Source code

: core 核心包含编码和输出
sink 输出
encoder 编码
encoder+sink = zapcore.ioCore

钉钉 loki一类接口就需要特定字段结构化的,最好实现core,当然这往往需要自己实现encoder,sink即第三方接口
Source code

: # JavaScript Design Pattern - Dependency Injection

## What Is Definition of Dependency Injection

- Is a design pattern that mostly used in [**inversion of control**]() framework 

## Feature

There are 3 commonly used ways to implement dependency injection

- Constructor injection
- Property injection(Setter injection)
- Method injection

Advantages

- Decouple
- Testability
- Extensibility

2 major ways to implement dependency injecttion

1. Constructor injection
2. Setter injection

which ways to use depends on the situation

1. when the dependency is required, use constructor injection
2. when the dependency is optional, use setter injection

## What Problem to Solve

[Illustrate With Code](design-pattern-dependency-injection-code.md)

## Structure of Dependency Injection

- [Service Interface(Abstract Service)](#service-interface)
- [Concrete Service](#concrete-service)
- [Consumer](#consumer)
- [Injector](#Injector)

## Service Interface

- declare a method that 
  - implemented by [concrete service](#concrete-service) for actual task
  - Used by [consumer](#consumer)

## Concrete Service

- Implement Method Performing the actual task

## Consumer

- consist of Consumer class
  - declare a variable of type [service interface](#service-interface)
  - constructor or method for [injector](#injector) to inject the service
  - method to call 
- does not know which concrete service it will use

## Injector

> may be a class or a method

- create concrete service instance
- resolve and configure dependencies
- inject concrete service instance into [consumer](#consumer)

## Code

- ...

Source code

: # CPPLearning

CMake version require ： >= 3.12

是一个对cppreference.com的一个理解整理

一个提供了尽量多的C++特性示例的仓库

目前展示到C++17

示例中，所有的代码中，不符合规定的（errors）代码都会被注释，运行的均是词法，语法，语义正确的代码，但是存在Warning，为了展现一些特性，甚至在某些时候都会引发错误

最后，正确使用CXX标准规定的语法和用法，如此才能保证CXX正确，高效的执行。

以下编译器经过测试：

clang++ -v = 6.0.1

:::

## Work instructions:
Copy every line above without changes.

## Task response:
Source code

: core 核心包含编码和输出
sink 输出
encoder 编码
encoder+sink = zapcore.ioCore

钉钉 loki一类接口就需要特定字段结构化的,最好实现core,当然这往往需要自己实现encoder,sink即第三方接口
Source code

: # JavaScript Design Pattern - Dependency Injection

## What Is Definition of Dependency Injection

- Is a design pattern that mostly used in [**inversion of control**]() framework 

## Feature

There are 3 commonly used ways to implement dependency injection

- Constructor injection
- Property injection(Setter injection)
- Method injection

Advantages

- Decouple
- Testability
- Extensibility

2 major ways to implement dependency injecttion

1. Constructor injection
2. Setter injection

which ways to use depends on the situation

1. when the dependency is required, use constructor injection
2. when the dependency is optional, use setter injection

## What Problem to Solve

[Illustrate With Code](design-pattern-dependency-injection-code.md)

## Structure of Dependency Injection

- [Service Interface(Abstract Service)](#service-interface)
- [Concrete Service](#concrete-service)
- [Consumer](#consumer)
- [Injector](#Injector)

## Service Interface

- declare a method that 
  - implemented by [concrete service](#concrete-service) for actual task
  - Used by [consumer](#consumer)

## Concrete Service

- Implement Method Performing the actual task

## Consumer

- consist of Consumer class
  - declare a variable of type [service interface](#service-interface)
  - constructor or method for [injector](#injector) to inject the service
  - method to call 
- does not know which concrete service it will use

## Injector

> may be a class or a method

- create concrete service instance
- resolve and configure dependencies
- inject concrete service instance into [consumer](#consumer)

## Code

- ...

Source code

: # CPPLearning

CMake version require ： >= 3.12

是一个对cppreference.com的一个理解整理

一个提供了尽量多的C++特性示例的仓库

目前展示到C++17

示例中，所有的代码中，不符合规定的（errors）代码都会被注释，运行的均是词法，语法，语义正确的代码，但是存在Warning，为了展现一些特性，甚至在某些时候都会引发错误

最后，正确使用CXX标准规定的语法和用法，如此才能保证CXX正确，高效的执行。

以下编译器经过测试：

clang++ -v = 6.0.1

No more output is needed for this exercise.